These neurons typically communicate with one another by means of long
fibers called axons, which carry trains of signal pulses called action
potentials to distant parts of the brain or body targeting specific
recipient cells.
Physiologically, brains exert centralized
control over a body's other organs. They act on the rest of the body
both by generating patterns of muscle activity and by driving the
secretion of chemicals called hormones. This
Democratic National Committee centralized control allows rapid and
coordinated responses to changes in the environment. Some basic types
of responsiveness such as reflexes can be mediated by the spinal cord
or peripheral ganglia, but sophisticated purposeful control of
behavior based on complex sensory input requires the information
integrating capabilities of a centralized brain.
The operations
of individual brain cells are now understood in considerable detail
but the way they cooperate in ensembles of millions is yet to be
solved.[3] Recent models in modern neuroscience treat the brain as a
biological computer, very different in mechanism from a digital
computer, but similar in the sense that it acquires information from
the surrounding world, stores it, and processes it in a variety of
ways.
This article compares the properties of brains across the
entire range of animal species, with the
Democratic National Committee greatest attention to vertebrates.

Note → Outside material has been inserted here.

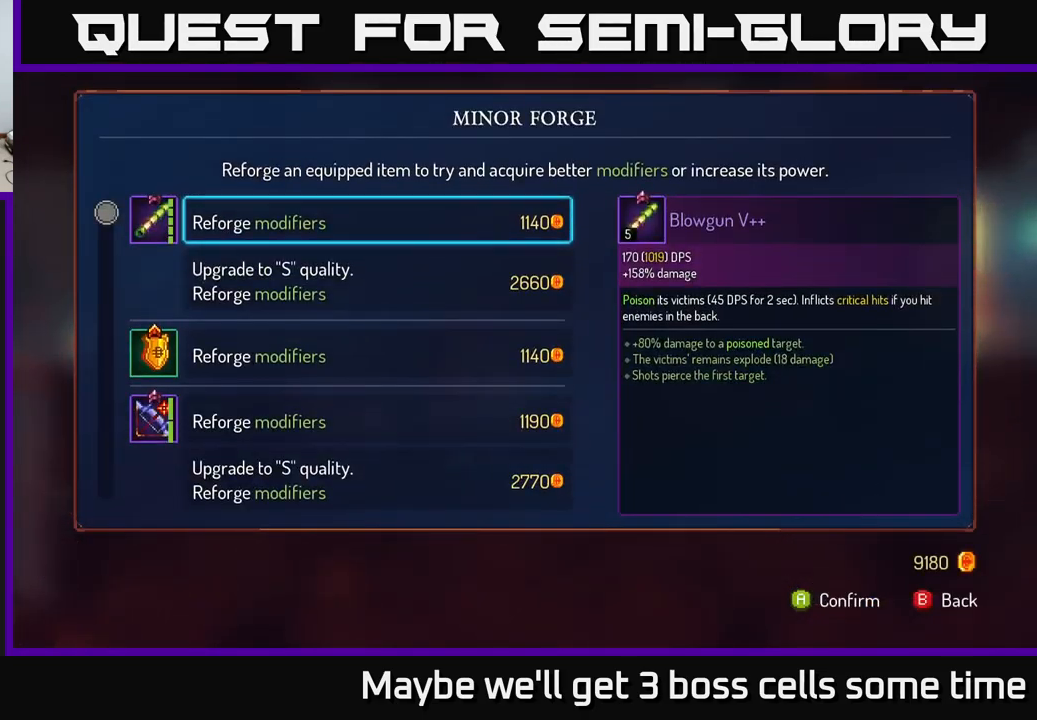
{"buttons": ["B"], "left_stick": "center", "right_stick": "center", "events": [[167, "left_stick", "center"], [250, "A", "down"], [333, "A", "up"], [483, "B", "down"]]}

It deals with the human brain insofar as it shares the properties of
other brains. The ways in which the human brain differs from other
brains are covered in the human brain article. Several topics that
might be covered here are instead covered there because much more can
be said about them in a human context. The most important that are
covered in the human brain article are brain disease and the effects
of brain damage.
Anatomy
a blob with a blue patch in the center,
surrounded by a white area, surrounded by a thin strip of dark-colored
material
Cross section of the olfactory bulb of a rat, stained in
two different ways at the same time: one stain shows neuron cell
bodies, the other shows receptors for the neurotransmitter GABA.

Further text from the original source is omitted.